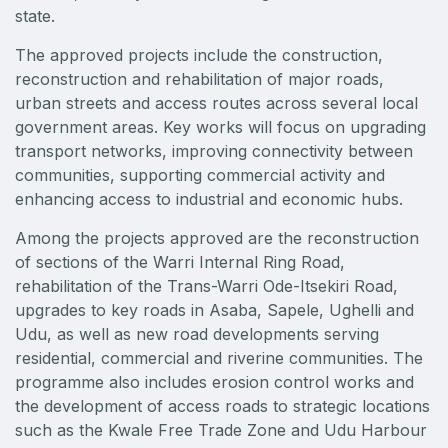
East Africa Infrastructure Expo
state.
The approved projects include the construction,
reconstruction and rehabilitation of major roads,
urban streets and access routes across several local
KENYA
government areas. Key works will focus on upgrading
Big 5 Construct Kenya
transport networks, improving connectivity between
communities, supporting commercial activity and
enhancing access to industrial and economic hubs.
Among the projects approved are the reconstruction
NIGERIA
of sections of the Warri Internal Ring Road,
Big 5 Construct Nigeria
rehabilitation of the Trans-Warri Ode-Itsekiri Road,
upgrades to key roads in Asaba, Sapele, Ughelli and
HVACR Nigeria
Udu, as well as new road developments serving
West Africa Infrastructure Expo
residential, commercial and riverine communities. The
programme also includes erosion control works and
the development of access roads to strategic locations
such as the Kwale Free Trade Zone and Udu Harbour
QATAR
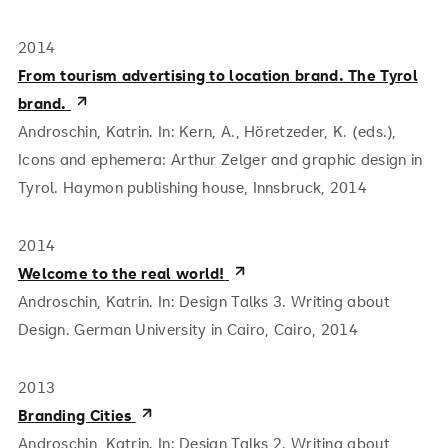
2014
From tourism advertising to location brand. The Tyrol
brand.
Androschin, Katrin. In: Kern, A., Höretzeder, K. (eds.),
Icons and ephemera: Arthur Zelger and graphic design in
Tyrol. Haymon publishing house, Innsbruck, 2014
2014
Welcome to the real world!
Androschin, Katrin. In: Design Talks 3. Writing about
Design. German University in Cairo, Cairo, 2014
2013
Branding Cities
Androschin, Katrin. In: Design Talks 2. Writing about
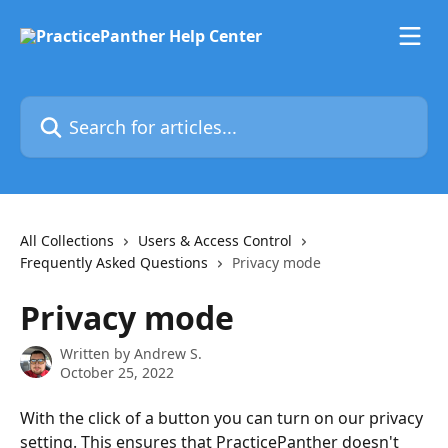
Skip to main content
Search for articles...
All Collections
Users & Access Control
Frequently Asked Questions
Privacy mode
Privacy mode
Written by
Andrew S.
October 25, 2022
With the click of a button you can turn on our privacy 
setting. This ensures that PracticePanther doesn't 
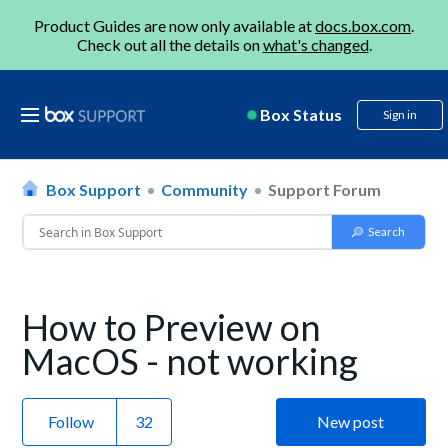
Product Guides are now only available at
docs.box.com
.
Check out all the details on
what's changed
.
Box Status
Sign in
Box Support
Community
Support Forum
How to Preview on
MacOS - not working
Follow
New post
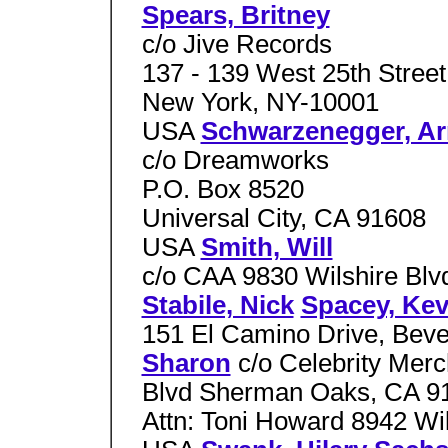
Spears, Britney
c/o Jive Records
137 - 139 West 25th Street
New York, NY-10001
USA
Schwarzenegger, Ar
c/o Dreamworks
P.O. Box 8520
Universal City, CA 91608
USA
Smith, Will
c/o CAA 9830 Wilshire Blv
Stabile, Nick
Spacey, Kev
151 El Camino Drive, Beve
Sharon
c/o Celebrity Mer
Blvd Sherman Oaks, CA 
Attn: Toni Howard 8942 Wil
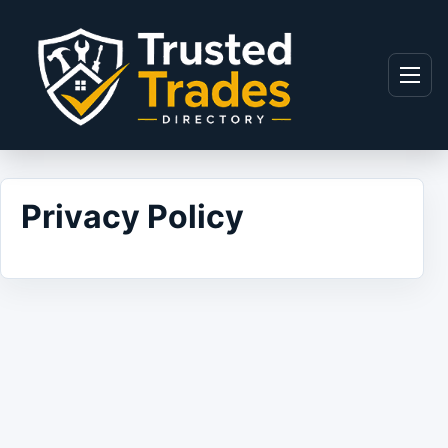
Skip to content
Menu
Privacy Policy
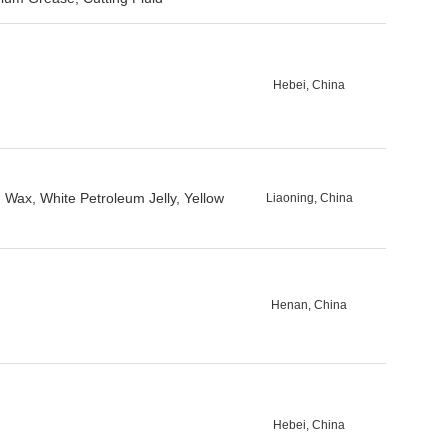
Hebei, China
 Wax, White Petroleum Jelly, Yellow
Liaoning, China
Henan, China
Hebei, China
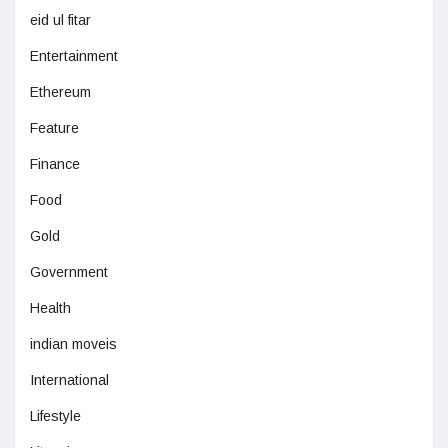
eid ul fitar
Entertainment
Ethereum
Feature
Finance
Food
Gold
Government
Health
indian moveis
International
Lifestyle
--------
EXERCISE PROMPT: Reproduce the text read from all of the records above, putting "Shandong" wherever "Hebei" occurs and keeping everything else the same. Omit the pictures.

RESULT FOR THIS EXERCISE:
East Africa Infrastructure Expo
state.
The approved projects include the construction,
reconstruction and rehabilitation of major roads,
urban streets and access routes across several local
KENYA
government areas. Key works will focus on upgrading
Big 5 Construct Kenya
transport networks, improving connectivity between
communities, supporting commercial activity and
enhancing access to industrial and economic hubs.
Among the projects approved are the reconstruction
NIGERIA
of sections of the Warri Internal Ring Road,
Big 5 Construct Nigeria
rehabilitation of the Trans-Warri Ode-Itsekiri Road,
upgrades to key roads in Asaba, Sapele, Ughelli and
HVACR Nigeria
Udu, as well as new road developments serving
West Africa Infrastructure Expo
residential, commercial and riverine communities. The
programme also includes erosion control works and
the development of access roads to strategic locations
such as the Kwale Free Trade Zone and Udu Harbour
QATAR
2014
From tourism advertising to location brand. The Tyrol
brand.
Androschin, Katrin. In: Kern, A., Höretzeder, K. (eds.),
Icons and ephemera: Arthur Zelger and graphic design in
Tyrol. Haymon publishing house, Innsbruck, 2014
2014
Welcome to the real world!
Androschin, Katrin. In: Design Talks 3. Writing about
Design. German University in Cairo, Cairo, 2014
2013
Branding Cities
Androschin, Katrin. In: Design Talks 2. Writing about
Skip to main content
Search for articles...
All Collections
Users & Access Control
Frequently Asked Questions
Privacy mode
Privacy mode
Written by
Andrew S.
October 25, 2022
With the click of a button you can turn on our privacy 
setting. This ensures that PracticePanther doesn't 
Product Guides are now only available at
docs.box.com
.
Check out all the details on
what's changed
.
Box Status
Sign in
Box Support
Community
Support Forum
How to Preview on
MacOS - not working
Follow
New post
Spears, Britney
c/o Jive Records
137 - 139 West 25th Street
New York, NY-10001
USA
Schwarzenegger, Ar
c/o Dreamworks
P.O. Box 8520
Universal City, CA 91608
USA
Smith, Will
c/o CAA 9830 Wilshire Blv
Stabile, Nick
Spacey, Kev
151 El Camino Drive, Beve
Sharon
c/o Celebrity Mer
Blvd Sherman Oaks, CA 
Attn: Toni Howard 8942 Wil
Skip to content
Menu
Privacy Policy
Shandong, China
 Wax, White Petroleum Jelly, Yellow
Liaoning, China
Henan, China
Shandong, China
eid ul fitar
Entertainment
Ethereum
Feature
Finance
Food
Gold
Government
Health
indian moveis
International
Lifestyle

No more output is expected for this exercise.